**Teks yang Diberikan:**
==================================================
Namun banyak faktor penghambat tercapainya kualitas keprofesionalan kepemimpinan kepala sekolah seperti proses pengangkatannya tidak trasnparan, rendahnya mental kepala sekolah yang ditandai dengan kurangnya motivasi dan semangat serta kurangnya disiplin dalam melakukan tugas, dan seringnya datang terlambat, wawasan kepala sekolah yang masih sempit , serta banyak faktor penghambat lainnya yang menghambat tumbuhnya kepala sekolah yang professional untuk meningkatkan kualitas pendidikan. Ini mengimplikasikan rendahnya produktivitas kerja kepala sekolah yang berimplikasi juga pada mutu (input, proses, dan output)
==================================================
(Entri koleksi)
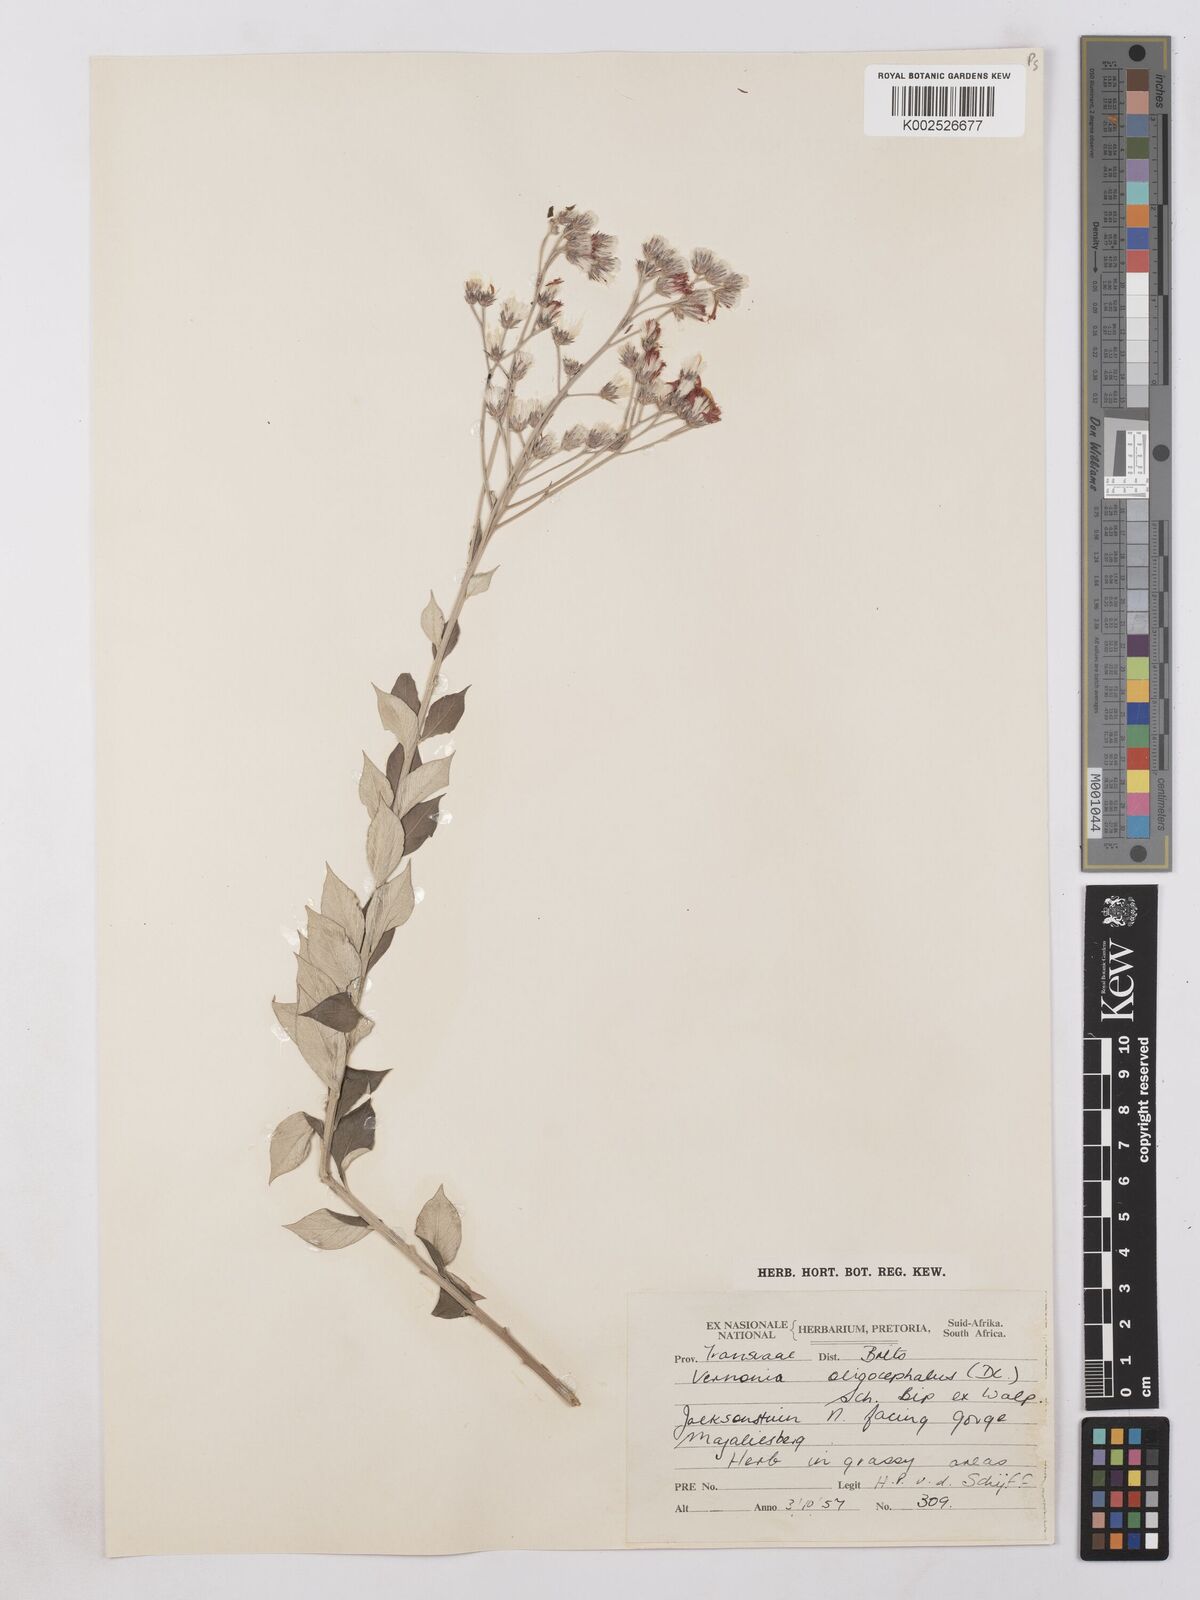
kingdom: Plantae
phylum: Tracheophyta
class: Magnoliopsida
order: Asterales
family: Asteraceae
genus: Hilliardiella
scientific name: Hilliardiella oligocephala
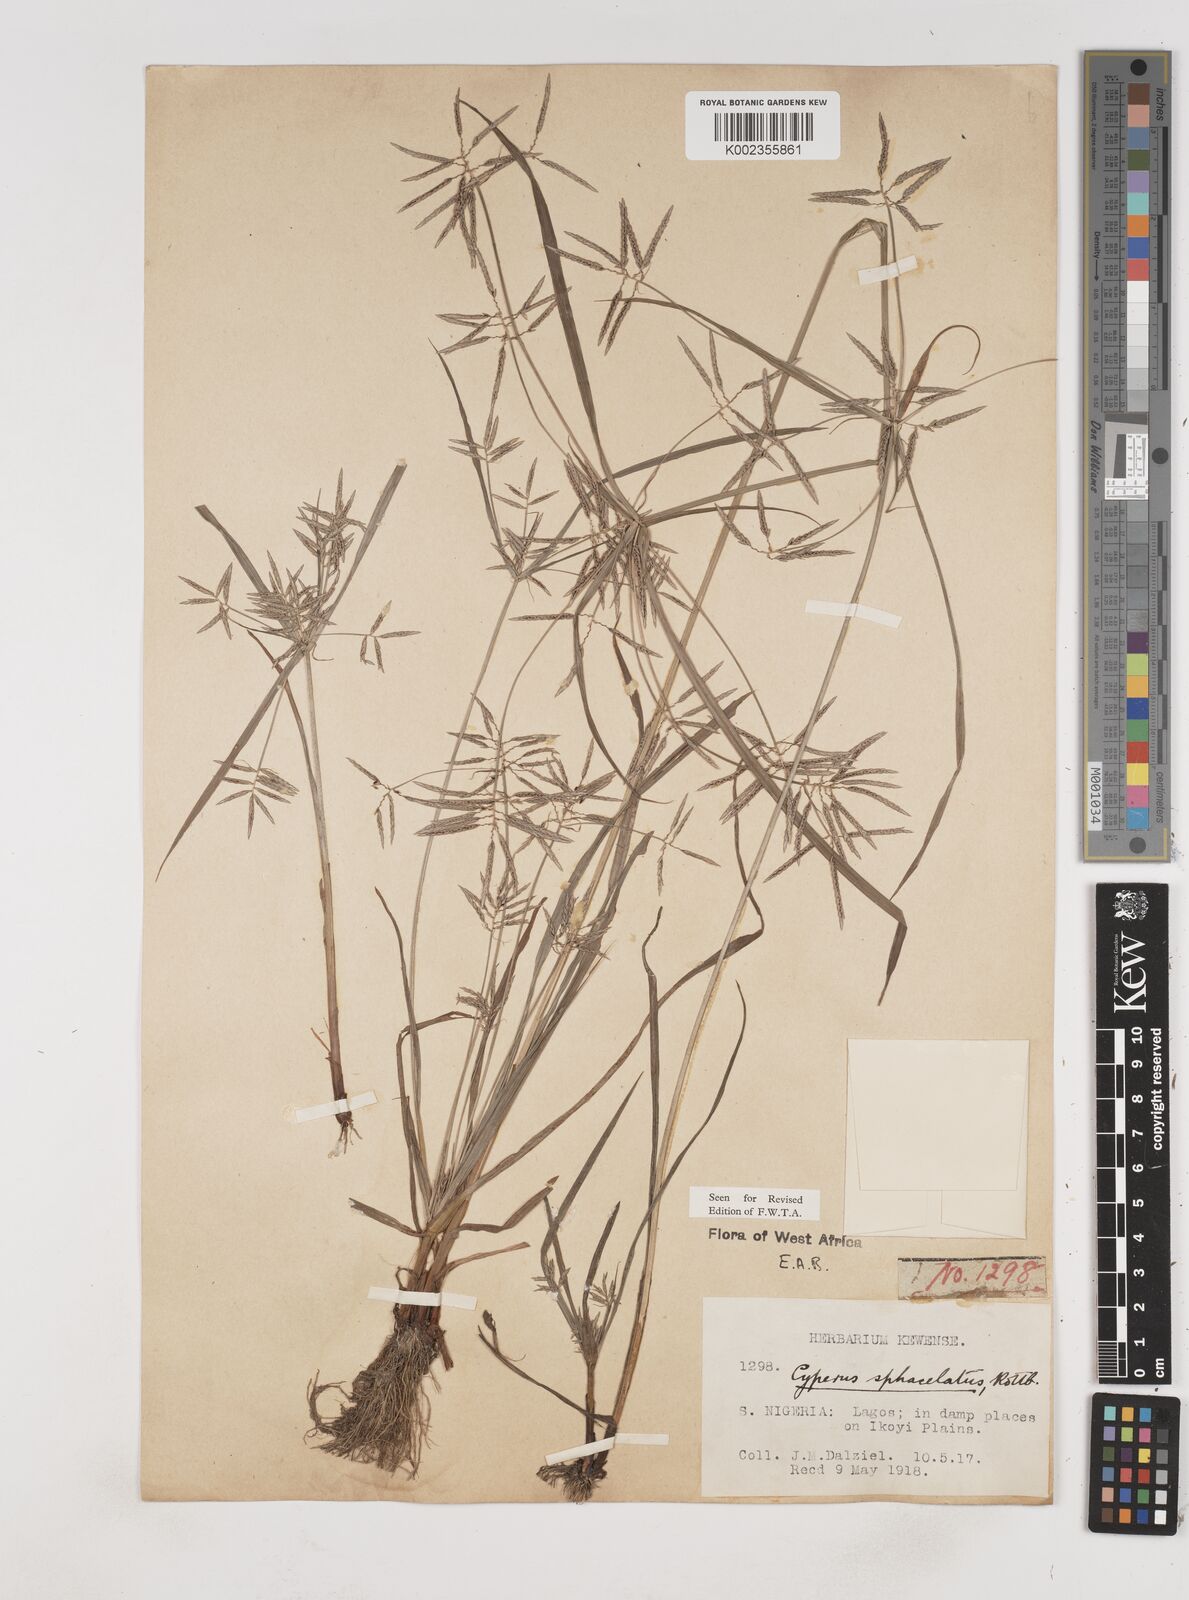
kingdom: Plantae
==================================================
**Tantangan:**
A – Ringkaslah teks tentang kepemimpinan kepala sekolah dalam dua kalimat.
B – Salin ulang bagian teks tentang kepemimpinan kepala sekolah tanpa perubahan apa pun, mulai dari "Namun banyak faktor" hingga dan termasuk "proses, dan output)".
Daftar di atas tidak diperlukan.

**Daftar Jawaban:**
A – Banyak faktor menghambat kualitas keprofesionalan kepemimpinan kepala sekolah, antara lain proses pengangkatan yang tidak transparan, mental yang rendah dengan kurangnya motivasi, semangat, dan disiplin, seringnya datang terlambat, serta wawasan yang masih sempit. Hal ini berimplikasi pada rendahnya produktivitas kerja kepala sekolah dan juga pada mutu input, proses, dan output.

B –
Namun banyak faktor penghambat tercapainya kualitas keprofesionalan kepemimpinan kepala sekolah seperti proses pengangkatannya tidak trasnparan, rendahnya mental kepala sekolah yang ditandai dengan kurangnya motivasi dan semangat serta kurangnya disiplin dalam melakukan tugas, dan seringnya datang terlambat, wawasan kepala sekolah yang masih sempit , serta banyak faktor penghambat lainnya yang menghambat tumbuhnya kepala sekolah yang professional untuk meningkatkan kualitas pendidikan. Ini mengimplikasikan rendahnya produktivitas kerja kepala sekolah yang berimplikasi juga pada mutu (input, proses, dan output)